Please excuse my ignorance.
I have a huge batch of files, each of them carrying two sets of data
separated by a mark '=========='. Now I want to split each of them
into two separate files. The content above the mark is stored in one file
while that below the mark is stored in another. I want to write a shell
script to do this. Could you offer me some good suggestions?
Thanks.
Best Regards.
Randolph.
--
o o o o o o . . . ======================== ==========================
o _____ ||RANDOLPH LEUNG | || h891...@hkuxb.hku.hk |
.][__n_n_|DD( ==^^____ || University of | || |
>(________|__|_[________]_||__________ Hong Kong |_||_______________________|_
_/oo OOOOO oo` oo oo 'o^o o^o` 'o^o o^o`
-+-+-+-+-+-+-+-+-+-+-+-+-+-+-+-+-+-+-+-+-+-+-+-+-+-+-+-+-+-+-+-+-+-+-+-+-+-+-+-+
You did'nt say what shell but here's a Bourne compatible:
---------------------------cut---------------------------
#!/bin/sh
for file in "$*"; do
if [ ! -f $file ]; then
echo "$0: $file: Not a regular file"
exit 1
fi
stop=`grep -n '^=*$' $file | sed 's/\([0-9]*\)\(:.*\)/\1/p'`
stop=`expr $stop - 1`
sed -n "1,${stop}p" $file > $file.1
strt=`expr $stop + 2`
sed -n "$strt"',$p' $file > $file.2
done
---------------------------cut---------------------------
This will take a list of arguments and first check to see if
it is a regular file. If just one of the files is not, then
you'll need to start over. Anyway, it will split the file[s]
up for you and name the separated versions filename.1 and 2
respectfully.
Hope this helps...
- Kevin
Uh, change "$*" to "$@" ... Sorry, I did it on the fly...
- Kevin
| stop=`expr $stop - 1`
| sed -n "1,${stop}p" $file > $file.1
| strt=`expr $stop + 2`
| sed -n "$strt"',$p' $file > $file.2
First, leave the original assignment of $stop unchanged, and do the above
with one call to sed and no further calls to expr:
sed "1,$stop !w $file.2
$stop,$ d" $file > $file.1
or, for those of you who prefer multiple -e's to embedded newlines:
sed -e "1,$stop !w $file.2" -e "$stop,$ d" $file > $file.1
In either format, be careful to leave a space before the `d'.
Second, if you have csplit, use it instead. This is its job.

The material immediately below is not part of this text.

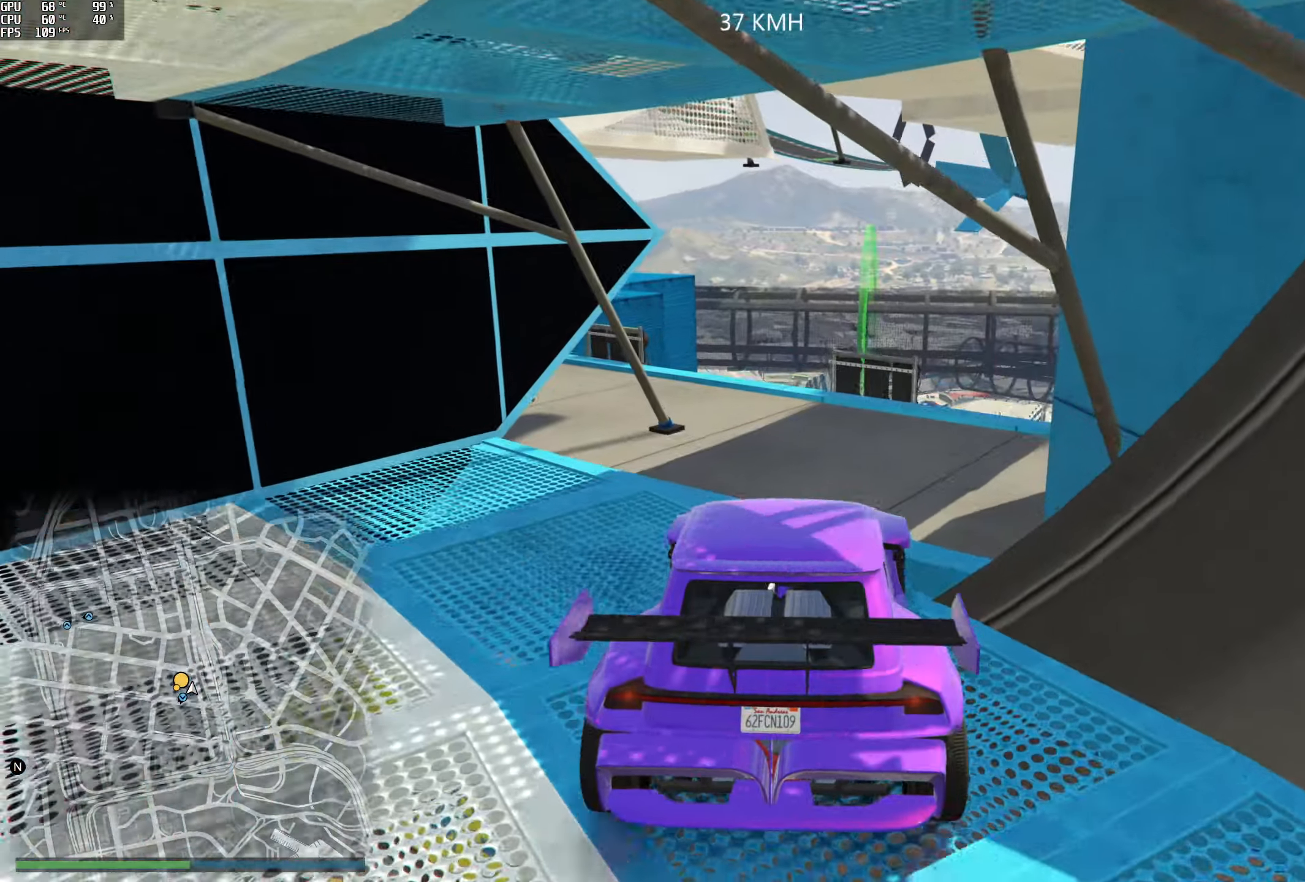
{"buttons": [], "left_stick": "left", "right_stick": "down", "events": [[16, "L2", "up"], [116, "L2", "down"], [150, "left_stick", "left"], [266, "L2", "up"], [300, "left_stick", "center"], [400, "left_stick", "left"]]}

sed '1,/====/d' file > file.2
sed '/====/,$d' file > file.1
does the job already.
Barny :-{)
--
Rossboth Bernhard, Email:Bernhard...@aut.alcatel.at, Tel:+32-2-718-7051
I haven't seen the original problem, but if Bernhard...@aut.alcatel.at
has a correct solution in article <1994Oct13....@aaf.alcatel.at>:
> sed '1,/====/d' file > file.2
> sed '/====/,$d' file > file.1
then
sed '/====/,$ !w file.1
1,/====/d' file > file.2
is equivalent, but saves processing "file" (and invoking "sed") twice, and
thus can (if desired) be used as a filter. Notes: (a) the order of the
"sed" commands is significant; (b) the second "/====/" sort-of-ought to be
replaceable by just "//", but this doesn't work [at least on my computer].
--
Andy Walker, Maths Dept., Nott'm Univ., UK.
a...@maths.nott.ac.uk
| sed '1,/====/d' file > file.2
| sed '/====/,$d' file > file.1
|
| does the job already.
True; I was assuming that there was some concern about getting the right
occurrence of /^======*$/. (/====/ might not be enough, though, to make
sure you're breaking the text at the right point; another line might contain
four equal signs but also some other text.)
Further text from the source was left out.